特別版『オードリー・ヘップバーンが教えてくれる、明日へのyes!』
常盤貴子さん長塚圭史さん
風も、雨も、自ら鳴っているのではありません。 何かに当たり、何かにはじかれ、音を奏でているのです。
誰かに出会い、誰かと別れ、私たちは日常という音を、共鳴させあっています。
YESとNOの狭間で。
あなたは、自分に言っていますか?
YES!ささやかに、小文字で、yes!
毎週土曜日、明日(あした)への希望の風に吹かれながら、自分にyes!と言ったひとたちの物語を朗読でお届けしている番組『yes!明日への便り』。 1月8日は、その特別版「オードリー・ヘップバーンが教えてくれる、明日へのyes!」をお送りいたします。

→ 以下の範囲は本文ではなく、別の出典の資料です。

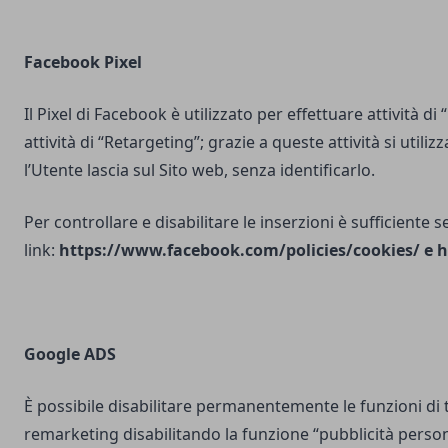
Facebook Pixel
Il Pixel di Facebook è utilizzato per effettuare attività di
attività di “Retargeting”; grazie a queste attività si utili
l’Utente lascia sul Sito web, senza identificarlo.
Per controllare e disabilitare le inserzioni è sufficiente 
link:
https://www.facebook.com/policies/cookies/
e
h
Google ADS
È possibile disabilitare permanentemente le funzioni di 
remarketing disabilitando la funzione “pubblicità person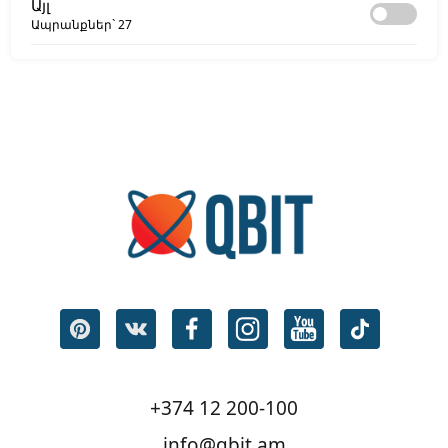
Այլ
Ապրանքներ`
27
+374 12 200-100
info@qbit.am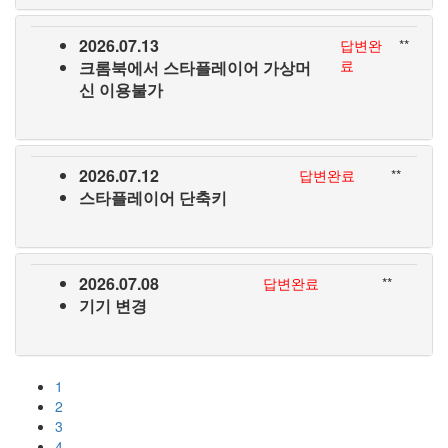
2026.07.13
답변완
**
료
크롬북에서 스타플레이어 가상머
신 이용불가
2026.07.12
답변완료
**
스타플레이어 단축키
2026.07.08
답변완료
**
기기 변경
1
2
3
4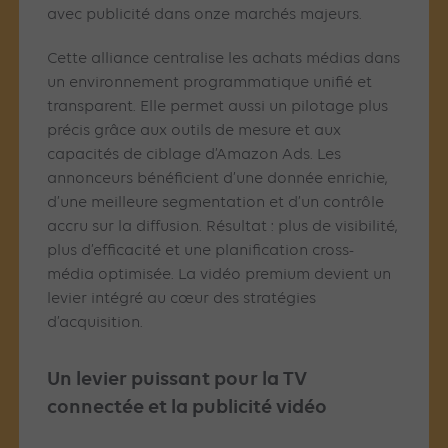
avec publicité dans onze marchés majeurs.
Cette alliance centralise les achats médias dans
un environnement programmatique unifié et
transparent. Elle permet aussi un pilotage plus
précis grâce aux outils de mesure et aux
capacités de ciblage d’Amazon Ads. Les
annonceurs bénéficient d’une donnée enrichie,
d’une meilleure segmentation et d’un contrôle
accru sur la diffusion. Résultat : plus de visibilité,
plus d’efficacité et une planification cross-
média optimisée. La vidéo premium devient un
levier intégré au cœur des stratégies
d’acquisition.
Un levier puissant pour la TV
connectée et la publicité vidéo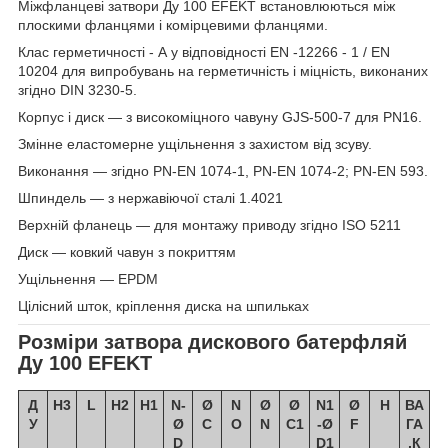
Міжфланцеві затвори Ду 100 EFEKT встановлюються між
плоскими фланцями і комірцевими фланцями.
Клас герметичності - А у відповідності EN -12266 - 1 / EN
10204 для випробувань на герметичність і міцність, виконаних
згідно DIN 3230-5.
Корпус і диск — з високоміцного чавуну GJS-500-7 для PN16.
Змінне еластомерне ущільнення з захистом від зсуву.
Виконання — згідно PN-EN 1074-1, PN-EN 1074-2; PN-EN 593.
Шпиндель — з нержавіючої сталі 1.4021
Верхній фланець — для монтажу приводу згідно ISO 5211
Диск — ковкий чавун з покриттям
Ущільнення — EPDM
Цілісний шток, кріплення диска на шпильках
Розміри затвора дискового батерфляй
Ду 100 EFEKT
Д
H3
L
H2
H1
N-
Ø
N
Ø
Ø
N1
Ø
H
ВА
У
Ø
C
O
N
C1
-Ø
F
ГА
D
D1
,К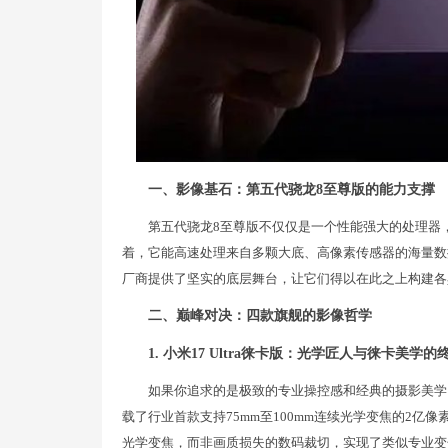
一、影像基石：第五代骁龙8至尊版的能力支撑
第五代骁龙8至尊版不仅仅是一个性能强大的处理器，
着，它能高速处理来自多颗大底、高像素传感器的海量数
厂商提供了坚实的底层舞台，让它们得以在此之上构建各
二、巅峰对决：四款旗舰的影像哲学
1. 小米17 Ultra徕卡版：光学匠人与徕卡美学
如果你追求的是极致的专业操控感和经典的摄影美学，小
载了行业首款支持75mm至100mm连续光学变焦的2
光学变焦，而非画质损失的数码裁切，实现了类似专业变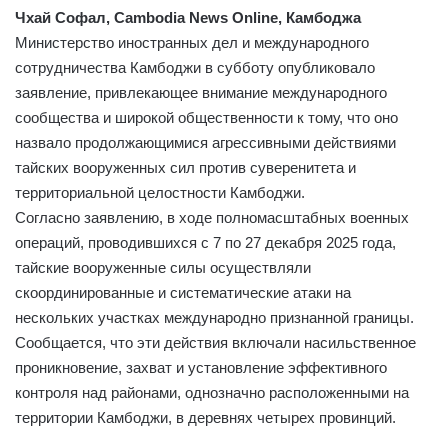
Чхай Софал, Cambodia News Online, Камбоджа
Министерство иностранных дел и международного
сотрудничества Камбоджи в субботу опубликовало
заявление, привлекающее внимание международного
сообщества и широкой общественности к тому, что оно
назвало продолжающимися агрессивными действиями
тайских вооруженных сил против суверенитета и
территориальной целостности Камбоджи.
Согласно заявлению, в ходе полномасштабных военных
операций, проводившихся с 7 по 27 декабря 2025 года,
тайские вооруженные силы осуществляли
скоординированные и систематические атаки на
нескольких участках международно признанной границы.
Сообщается, что эти действия включали насильственное
проникновение, захват и установление эффективного
контроля над районами, однозначно расположенными на
территории Камбоджи, в деревнях четырех провинций.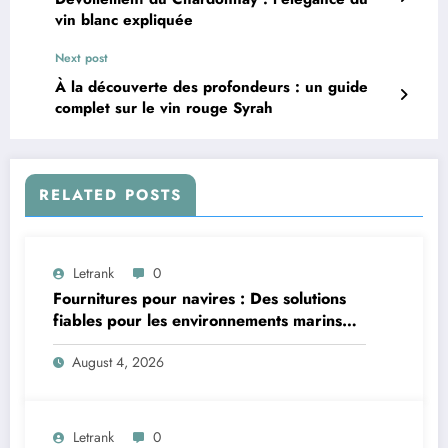
vin blanc expliquée
Next post
À la découverte des profondeurs : un guide
complet sur le vin rouge Syrah
RELATED POSTS
Letrank
0
Fournitures pour navires : Des solutions
fiables pour les environnements marins
exigeants
August 4, 2026
Letrank
0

2018年に没後25年を迎える稀代の大女優オードリー・ヘップバーンの波乱万丈な人生―女優になるまでの波乱に満ちた半生、輝かしい女優時代、ユニセフ親善大使として世界中の子どもたちに尽くした晩年までを、 女優の常盤貴子さんが演じます。
長塚圭史は「語り」の部分やオードリーの夫、また彼女の人生に影響を与えた映画監督の役を担当します。女優、オードリー・ヘップバーンが、私たちに教えてくれる、明日へのyes!とは?